Using mouse models, the team of researchers, including co-first authors Dr. Eric Berglund, Assistant Professor in the Advanced Imaging Research Center and Pharmacology, and Dr. Tiemin Liu, a postdoctoral research fellow in Internal Medicine, deleted MC4Rs in neurons controlling the sympathetic nervous system. This manipulation lowered energy expenditure and subsequently caused obesity and diabetes in the mice. The finding demonstrates that MC4Rs are required to regulate glucose metabolism, energy expenditure, and body weight, including thermogenic responses to diet and exposure to cold. Understanding this pathway in greater detail may be a key to identifying the exact processes in which type 2 diabetes and obesity are developed independently of each other.
In 2006, Dr.

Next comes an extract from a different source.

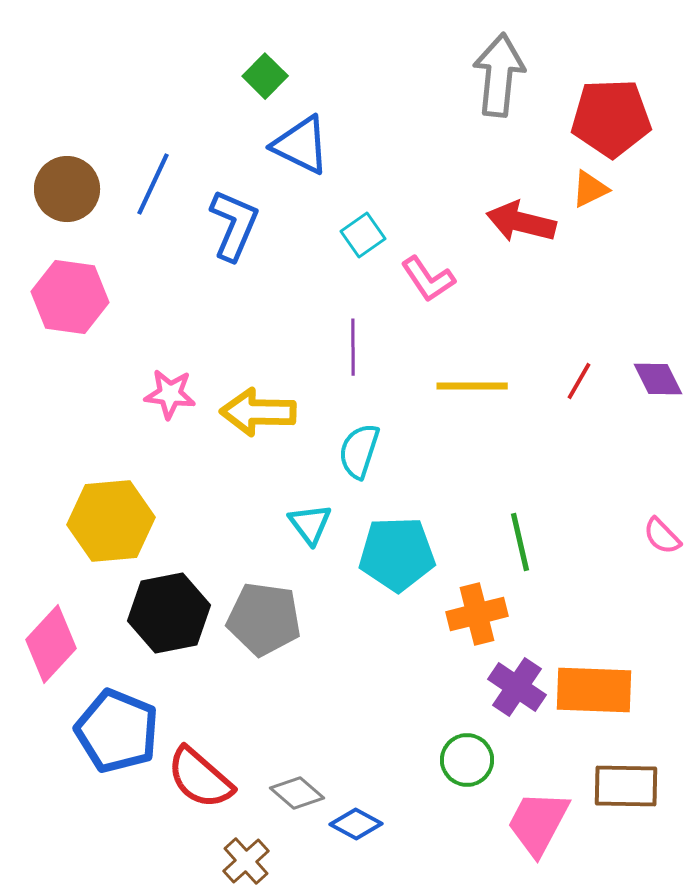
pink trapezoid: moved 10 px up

Elmquist collaborated with Dr. Brad Lowell and his team at Harvard Medical School to discover that MC4Rs in other brain regions control food intake but not energy expenditure.

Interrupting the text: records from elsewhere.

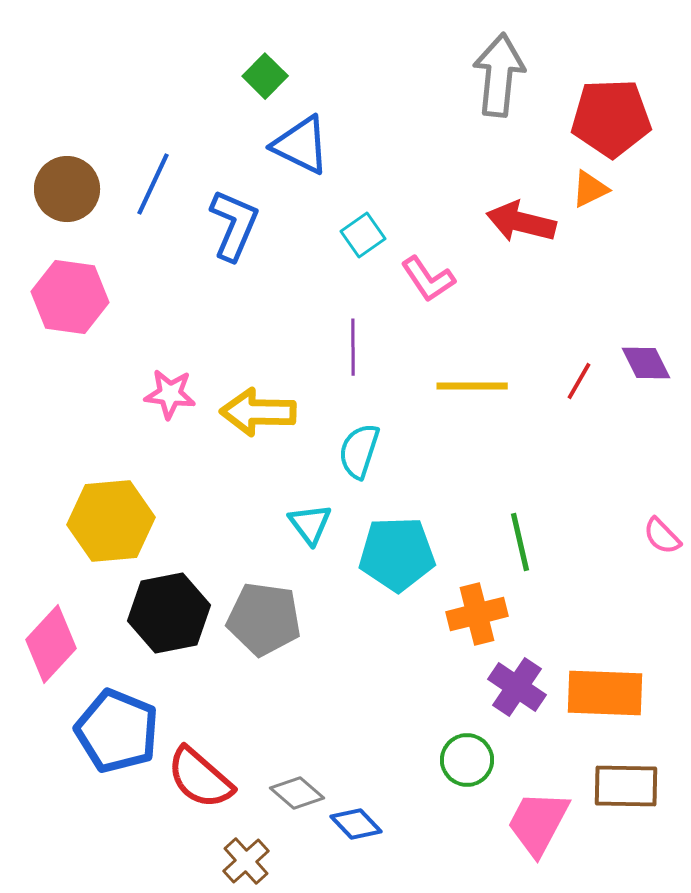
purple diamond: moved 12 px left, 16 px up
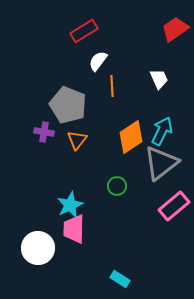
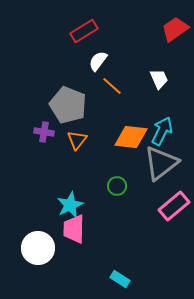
orange line: rotated 45 degrees counterclockwise
orange diamond: rotated 40 degrees clockwise
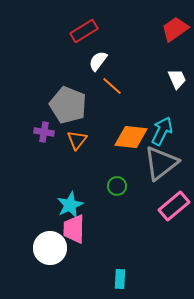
white trapezoid: moved 18 px right
white circle: moved 12 px right
cyan rectangle: rotated 60 degrees clockwise
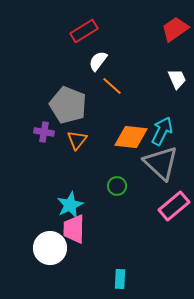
gray triangle: rotated 39 degrees counterclockwise
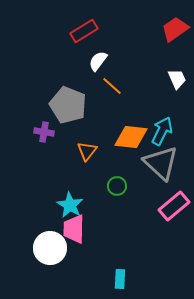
orange triangle: moved 10 px right, 11 px down
cyan star: rotated 16 degrees counterclockwise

The American Diabetes Association lists Type 2 diabetes as the most common form of diabetes. The disease is characterized by high blood glucose levels caused by the body’s lack of insulin or inability to use insulin efficiently, and obesity is one of the most common causes. Future studies by Dr. Elmquist’s team will examine how melanocortin receptors may lead to the “beiging” of white adipose tissue, a process that converts white adipose to energy-burning brown adipose tissue.
Other UT Southwestern researchers involved in the study include Dr. Philipp Scherer, Director of the Touchstone Center for Diabetes Research, Professor of Internal Medicine and Cell Biology, and holder of the Gifford O. Touchstone, Jr. and Randolph G. Touchstone Distinguished Chair in Diabetes Research; Dr. Kevin Williams, Assistant Professor of Internal Medicine; Dr. Syann Lee, Instructor of Internal Medicine; Dr. Jong-Woo Sohn, postdoctoral research fellow; and Charlotte Lee, senior research scientist.
The study was supported by the National Institutes of Health, the American Diabetes Association, and the American Heart Association.
About UT Southwestern Medical Center
UT Southwestern, one of the premier academic medical centers in the nation, integrates pioneering biomedical research with exceptional clinical care and education. The institution’s faculty includes many distinguished members, including six who have been awarded Nobel Prizes since 1985. Numbering more than 2,700, the faculty is responsible for groundbreaking medical advances and is committed to translating science-driven research quickly to new clinical treatments. UT Southwestern physicians provide medical care in 40 specialties to nearly 91,000 hospitalized patients and oversee more than 2 million outpatient visits a year.